At the dawn of the Civil War, the editors at the Charleston Mercury were incensed.
The notorious Confederate rag had more than enough scorn for those Northern aggressors, but the editors were even more worried about the shaping of the new Southern Constitution. In particular, they were upset about a provision allowing Northern states to enter the Confederacy. The Constitution already raised the bar, requiring support from two-thirds of the Congress, as opposed to a simple majority in the U.S. Constitution.
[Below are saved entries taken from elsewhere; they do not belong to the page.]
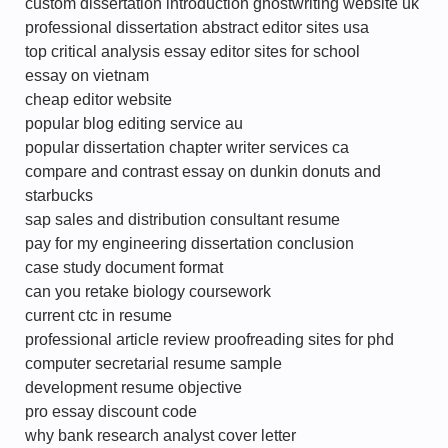
custom dissertation introduction ghostwriting website uk
professional dissertation abstract editor sites usa
top critical analysis essay editor sites for school
essay on vietnam
cheap editor website
popular blog editing service au
popular dissertation chapter writer services ca
compare and contrast essay on dunkin donuts and
starbucks
sap sales and distribution consultant resume
pay for my engineering dissertation conclusion
case study document format
can you retake biology coursework
current ctc in resume
professional article review proofreading sites for phd
computer secretarial resume sample
development resume objective
pro essay discount code
why bank research analyst cover letter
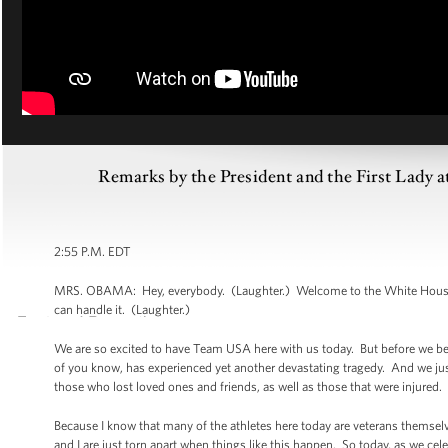
Remarks by the President and the First Lady a
2:55 P.M. EDT
MRS. OBAMA: Hey, everybody. (Laughter.) Welcome to the White House! (
can handle it. (Laughter.)
We are so excited to have Team USA here with us today. But before we b
of you know, has experienced yet another devastating tragedy. And we just
those who lost loved ones and friends, as well as those that were injured.
Because I know that many of the athletes here today are veterans themselv
and I are just torn apart when things like this happen. So today, as we cel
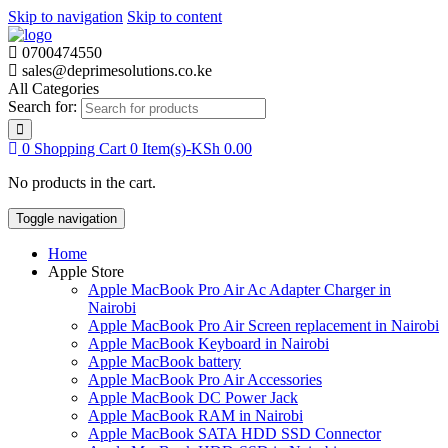
Skip to navigation
Skip to content
0700474550
sales@deprimesolutions.co.ke
All Categories
Search for:
0
Shopping Cart
0 Item(s)-
KSh
0.00
No products in the cart.
Toggle navigation
Home
Apple Store
Apple MacBook Pro Air Ac Adapter Charger in
Nairobi
Apple MacBook Pro Air Screen replacement in Nairobi
Apple MacBook Keyboard in Nairobi
Apple MacBook battery
Apple MacBook Pro Air Accessories
Apple MacBook DC Power Jack
Apple MacBook RAM in Nairobi
Apple MacBook SATA HDD SSD Connector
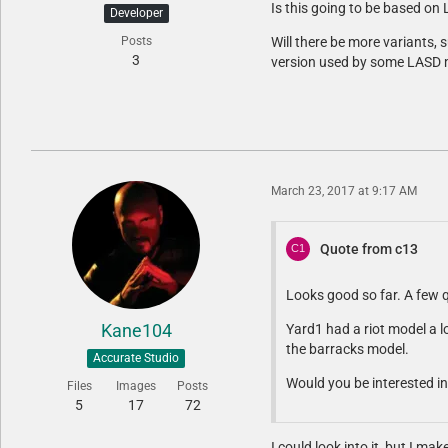
Is this going to be based on 
Developer
Posts
Will there be more variants, 
3
version used by some LASD 
March 23, 2017 at 9:17 AM
Quote from c13
Looks good so far. A few 
Kane104
Yard1 had a riot model a l
the barracks model.
Accurate Studio
Would you be interested in
Files
Images
Posts
5
17
72
I could look into it, but I ma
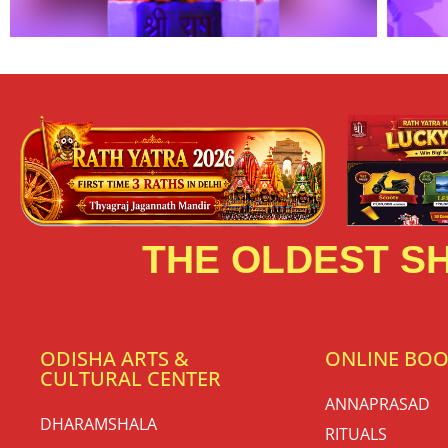
THE OLDEST SH
ODISHA ARTS &
ONLINE BO
CULTURAL CENTER
ANNAPRASAD
DHARAMSHALA
RITUALS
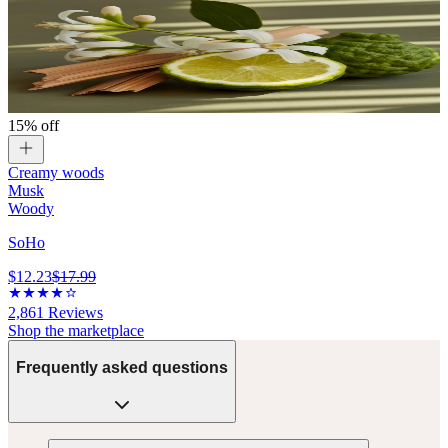
15% off
Creamy woods
Musk
Woody
SoHo
$12.23
$17.99
2,861
Reviews
Shop the marketplace
Frequently asked questions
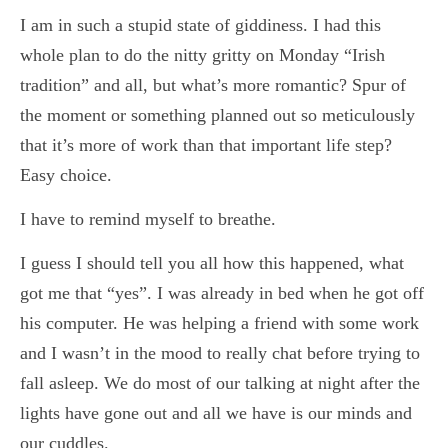
I am in such a stupid state of giddiness. I had this
whole plan to do the nitty gritty on Monday “Irish
tradition” and all, but what’s more romantic? Spur of
the moment or something planned out so meticulously
that it’s more of work than that important life step?
Easy choice.
I have to remind myself to breathe.
I guess I should tell you all how this happened, what
got me that “yes”. I was already in bed when he got off
his computer. He was helping a friend with some work
and I wasn’t in the mood to really chat before trying to
fall asleep. We do most of our talking at night after the
lights have gone out and all we have is our minds and
our cuddles.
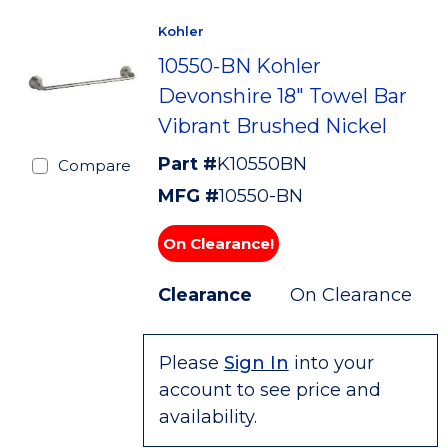
Kohler
10550-BN Kohler
Devonshire 18" Towel Bar
Vibrant Brushed Nickel
Part #
K10550BN
Compare
MFG #
10550-BN
On Clearance!
Clearance
On Clearance
Please
Sign In
into your
account to see price and
availability.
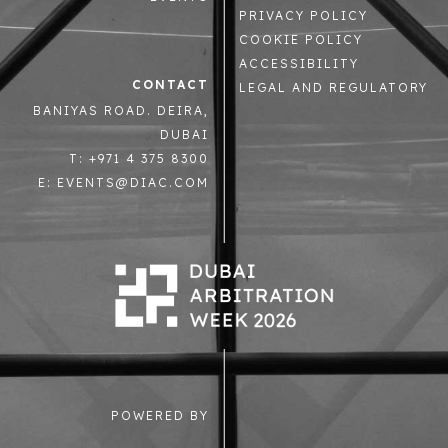
PRIVACY POLICY
COOKIE POLICY
ACCESSIBILITY
CONTACT
LEGAL AND REGULATORY
BANIYAS ROAD. DEIRA,
DUBAI
T: +971 4 375 8300
E: EVENTS@DIAC.COM
POWERED BY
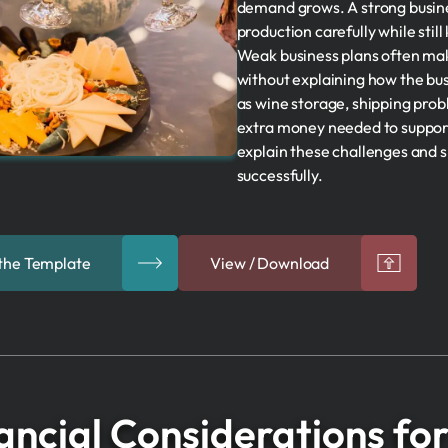
demand grows. A strong busine
production carefully while still
Weak business plans often mak
without explaining how the bus
as wine storage, shipping pro
extra money needed to support
explain these challenges and
successfully.
the Template
View / Download
ancial Considerations fo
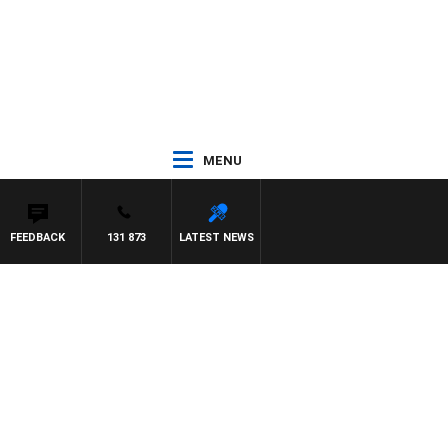
MENU
FEEDBACK
131 873
LATEST NEWS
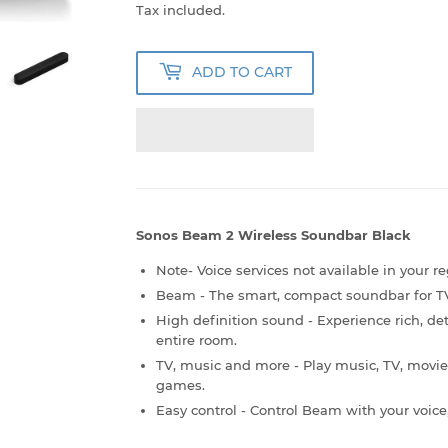
53,999.00
Tax included.
ADD TO CART
Sonos Beam 2 Wireless Soundbar Black
Note- Voice services not available in your re
Beam - The smart, compact soundbar for TV
High definition sound - Experience rich, det
entire room.
TV, music and more - Play music, TV, movie
games.
Easy control - Control Beam with your voic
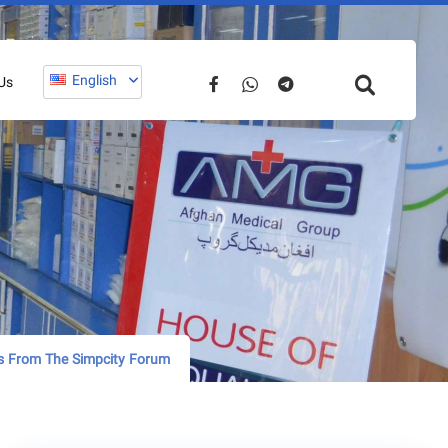
English
Us
s From The Simpcity Forum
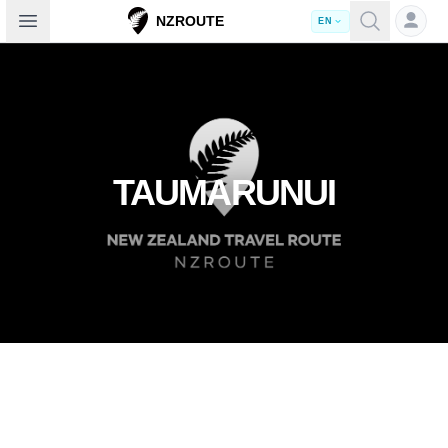
Open sidebar
NZROUTE
EN
TAUMARUNUI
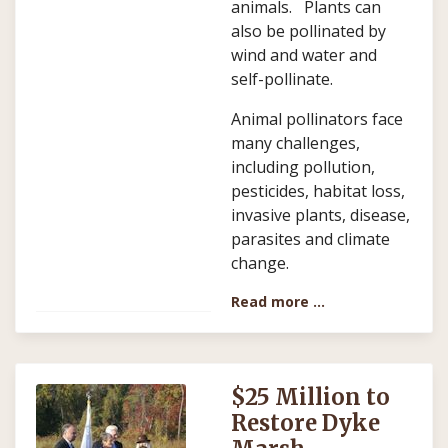
animals. Plants can
also be pollinated by
wind and water and
self-pollinate.
Animal pollinators face
many challenges,
including pollution,
pesticides, habitat loss,
invasive plants, disease,
parasites and climate
change.
Read more …
$25 Million to
Restore Dyke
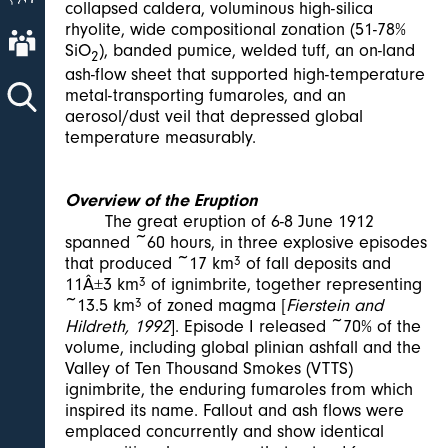
collapsed caldera, voluminous high-silica
rhyolite, wide compositional zonation (51-78%
About AVO
SiO
), banded pumice, welded tuff, an on-land
2
ash-flow sheet that supported high-temperature
metal-transporting fumaroles, and an
aerosol/dust veil that depressed global
temperature measurably.
Overview of the Eruption
The great eruption of 6-8 June 1912
spanned ~60 hours, in three explosive episodes
that produced ~17 km
3
of fall deposits and
11Â±3 km
3
of ignimbrite, together representing
~13.5 km
3
of zoned magma [
Fierstein and
Hildreth, 1992
]. Episode I released ~70% of the
volume, including global plinian ashfall and the
Valley of Ten Thousand Smokes (VTTS)
ignimbrite, the enduring fumaroles from which
inspired its name. Fallout and ash flows were
emplaced concurrently and show identical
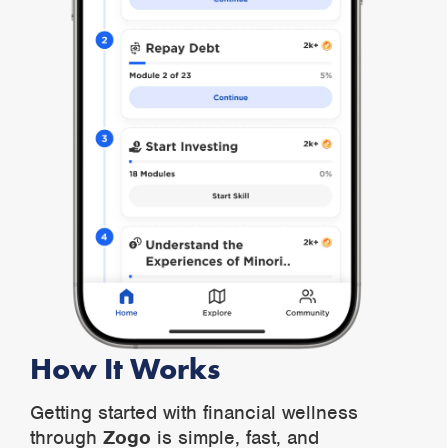
How It Works
Getting started with financial wellness
through
Zogo
is simple, fast, and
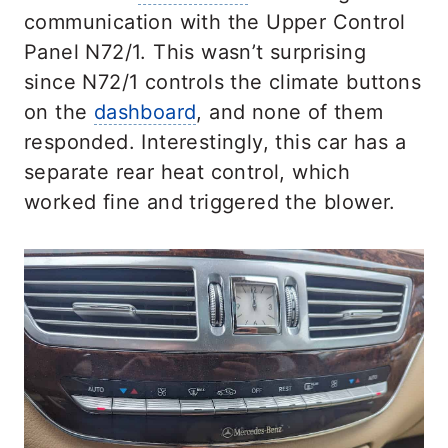
communication with the Upper Control
Panel N72/1. This wasn’t surprising
since N72/1 controls the climate buttons
on the
dashboard
, and none of them
responded. Interestingly, this car has a
separate rear heat control, which
worked fine and triggered the blower.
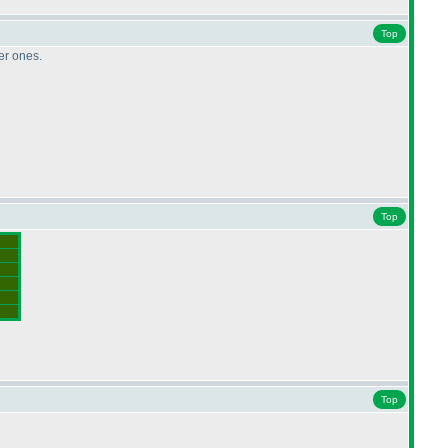
Top
ler ones.
Top
Top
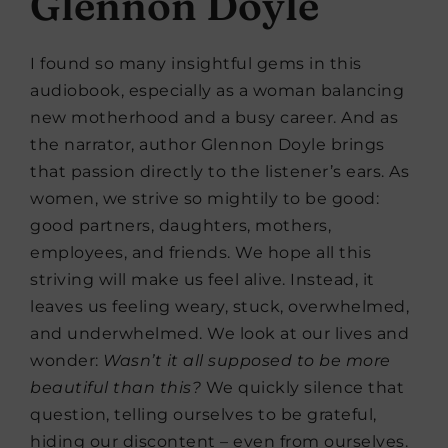
Glennon Doyle
I found so many insightful gems in this
audiobook, especially as a woman balancing
new motherhood and a busy career. And as
the narrator, author Glennon Doyle brings
that passion directly to the listener’s ears. As
women, we strive so mightily to be good:
good partners, daughters, mothers,
employees, and friends. We hope all this
striving will make us feel alive. Instead, it
leaves us feeling weary, stuck, overwhelmed,
and underwhelmed. We look at our lives and
wonder:
Wasn’t it all supposed to be more
beautiful than this?
We quickly silence that
question, telling ourselves to be grateful,
hiding our discontent – even from ourselves.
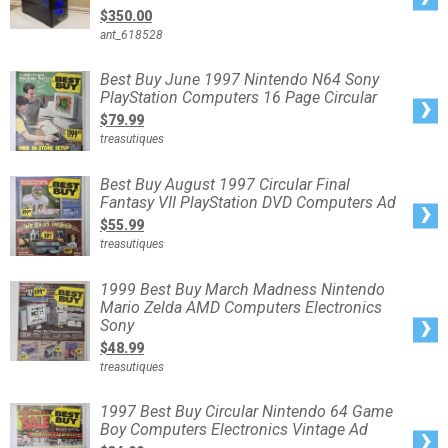
super
$350.00
6gb,intel
i5-
ant_618528
6500,16
gb
1600mhz
ddr3
Best
Best Buy June 1997 Nintendo N64 Sony
ram.
Buy
PlayStation Computers 16 Page Circular
June
1997
$79.99
Nintendo
N64
treasutiques
Sony
PlayStation
Computers
16
Best
Best Buy August 1997 Circular Final
Page
Buy
Circular
Fantasy VII PlayStation DVD Computers Ad
August
1997
$55.99
Circular
Final
treasutiques
Fantasy
VII
PlayStation
DVD
1999
1999 Best Buy March Madness Nintendo
Computers
Best
Ad
Mario Zelda AMD Computers Electronics
Buy
March
Sony
Madness
Nintendo
$48.99
Mario
Zelda
treasutiques
AMD
Computers
Electronics
Sony
1997
1997 Best Buy Circular Nintendo 64 Game
Best
Boy Computers Electronics Vintage Ad
Buy
Circular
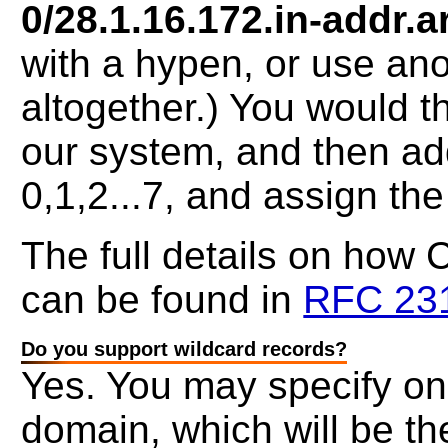
0/28.1.16.172.in-addr.a
with a hypen, or use ano
altogether.) You would 
our system, and then ad
0,1,2...7, and assign th
The full details on how
can be found in
RFC 23
Do you support wildcard records?
Yes. You may specify on
domain, which will be the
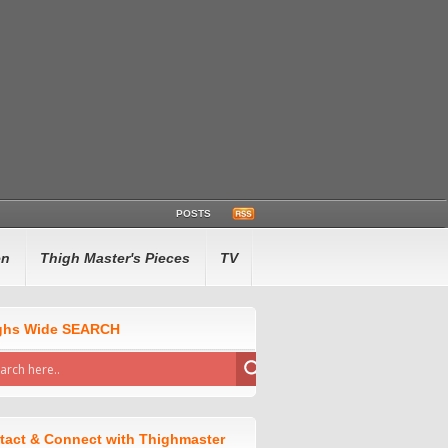
POSTS
en
Thigh Master's Pieces
TV
ghs Wide SEARCH
tact & Connect with Thighmaster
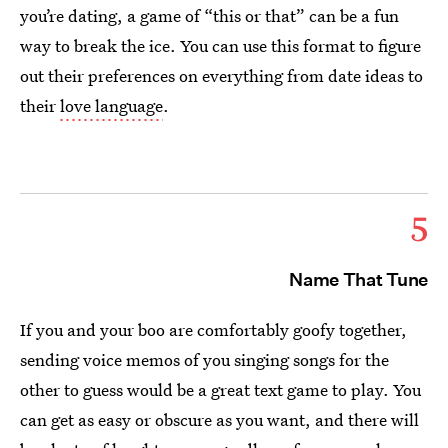
you’re dating, a game of “this or that” can be a fun
way to break the ice. You can use this format to figure
out their preferences on everything from date ideas to
their
love language
.
5
Name That Tune
If you and your boo are comfortably goofy together,
sending voice memos of you singing songs for the
other to guess would be a great text game to play. You
can get as easy or obscure as you want, and there will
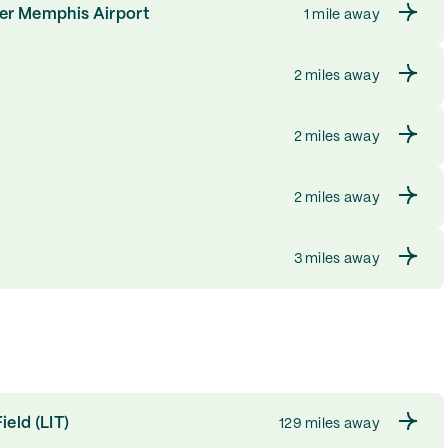
ter Memphis Airport
1 mile away
2 miles away
2 miles away
2 miles away
3 miles away
ield (LIT)
129 miles away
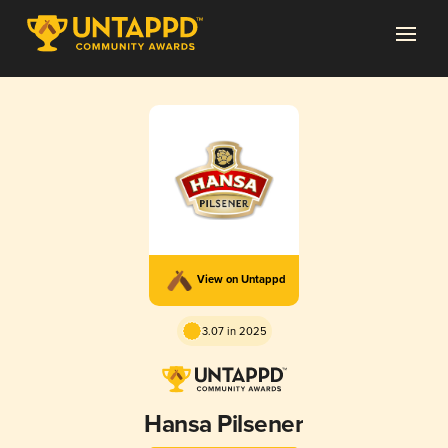
View on Untappd
3.07 in 2025
Hansa Pilsener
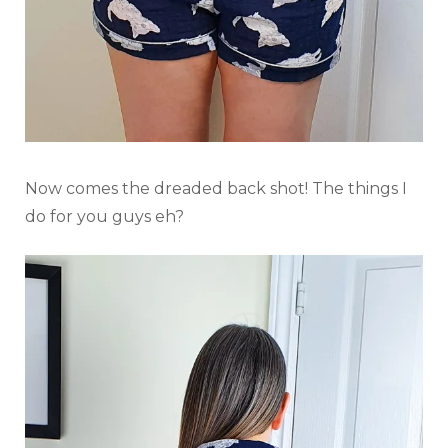
Now comes the dreaded back shot! The things I
do for you guys eh?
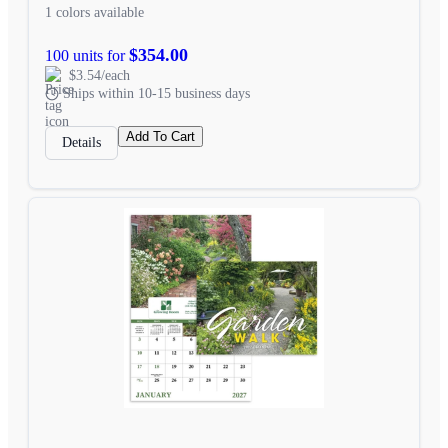
1 colors available
$354.00
100 units for
$3.54/each
Ships within 10-15 business days
Add To Cart
Details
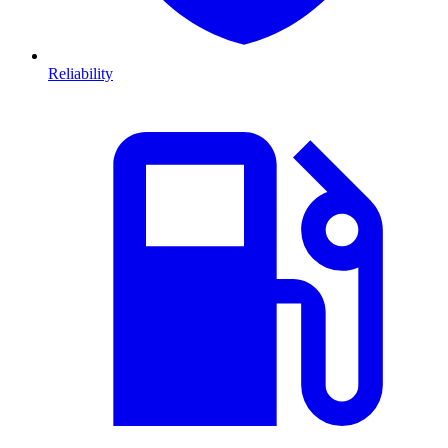
Reliability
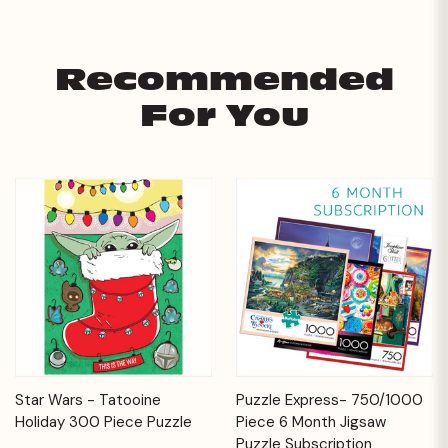
Recommended
For You
Star Wars - Tatooine
Puzzle Express- 750/1000
Holiday 300 Piece Puzzle
Piece 6 Month Jigsaw
Puzzle Subscription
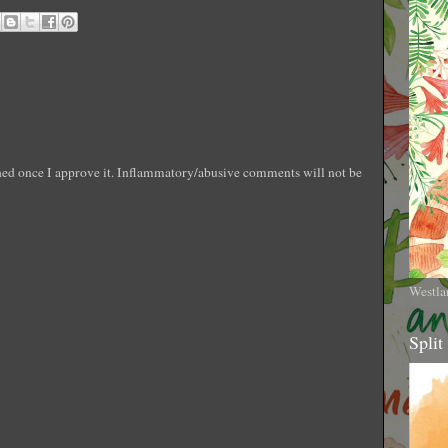
shed once I approve it. Inflammatory/abusive comments will not be
Westla
Split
But the paper wanted all opportunities blocked.
On March 26, 1861, the paper claimed the North “threatened us with degradation and ultimate ruin.” Going on to say, “for years, the Southern peoples have … endured the unceasing assaults of Northern interests, Northern ambition, and Northern fanaticism placed in direct antagonism to their just rights and vital institutions.”
As for which institutions in particular, the paper crystallized its point with the first line of the March 27 editorial: “The South is fully aware that the peoples of the Northern states are fundamentally unsound on the question of slavery.”
The paper continued, “Anti-slavery has been taken in with their mothers’ milk, grown with their growth and strengthened with their strength, until so thoroughly assimilated into their constitutions as to become a part of their political principles, their ethics, and their religious faith.”
Would it be sensible, the paper asks, for the slave-holding states “to admit again under a common government those who are so diverse, so inimical, and whose hostility by that instrumentality has already proved both troublesome and dangerous to the South?”
Ironically, the paper notes anyone who believes the North will leave slavery in place in the South needs to look to history. “He either does not appreciate the depth and breadth in which the anti-slavery fanaticism is rooted at the North, or he knows little of human nature and the difficulty of correcting its ignorance and errors.”
By April 5, the paper’s critique of the Confederate Constitution had cooled. “As a whole, it is generally regarded as an admirable Constitution and one which will make as a prosperous and happy people for generations to come,” the editorial read. But, there was an important caveat: “If we have but the wisdom to keep our Confederation one of pro-slave republics exclusively, and not to mix it of states having different domestic institutions and antagonistic views. No more of ‘the irrepressible conflict,’ and hands off with the North, is clearly our policy.”
Charlestonians were on edge in the days leading up to the firing on Fort Sumter. The adrenaline was evident in the pages of the Mercury. On April 2, the paper led with a biting editorial about access to military batteries. The paper noted it had “acquiesced” to the military in avoiding reports on batteries and officers. “But we had a right to expect, and did expect, that care would be taken to exclude the reporters of other papers, and particularly of Northern papers,” the editorial reads. The New York Times, referred to as a “virulent abolition sheet,” had published an in-depth feature on the Confederate artillery building along the Charleston harbor. “If this is a result of our compliance, we’ll make an end [of] that for the future,” the paper wrote.
But the combative tone shifted to a patriotic fervor as the firing drew closer. On April 9, the paper announced “War Declared.” It jumped the gun by only a small margin. President Lincoln had sent orders to supply Fort Sumter, ensuring a challenge from Confederate leaders who were anxiously awaiting a Union retreat from the harbor.
“We have partially submitted to the insolent military domination of a handful of men in our bay for over three months after the declaration of our independence of the United States.
“Now the issue of battle is to be forced upon us. The gage is thrown down, and we accept the challenge … We hope such a blow will be struck in behalf of the South, that Sumter and Charleston Harbor will be remembered at the North as long as they exist as people.”
The paper went on to note the mood in the city as local soldiers were called to duty in the middle of the night by seven shots fired in the air on the Citadel Green, now Marion Square. “In a few minutes the wet, misty streets were all commotion; volunteers could be seen hurrying to and fro to join their respective commands and the neighborhood of the City Hall was speedily thronged by the citizen soldiers.”
On April 11, The Mercury laid out a final argument for war, calling the looming battle “the culmination of years of steadily increasing encroachment of the North upon the South — of compromising, sentimental generosity, and weak acquiescence on the part of the South.” The North was overestimating its own strength and would face defeat, the paper argued. “Fundamental differences exist. No political conjunction can ever repress them … The North needs proof of the earnestness of our intentions and our manhood. Experience shall be their teacher. Let them learn.”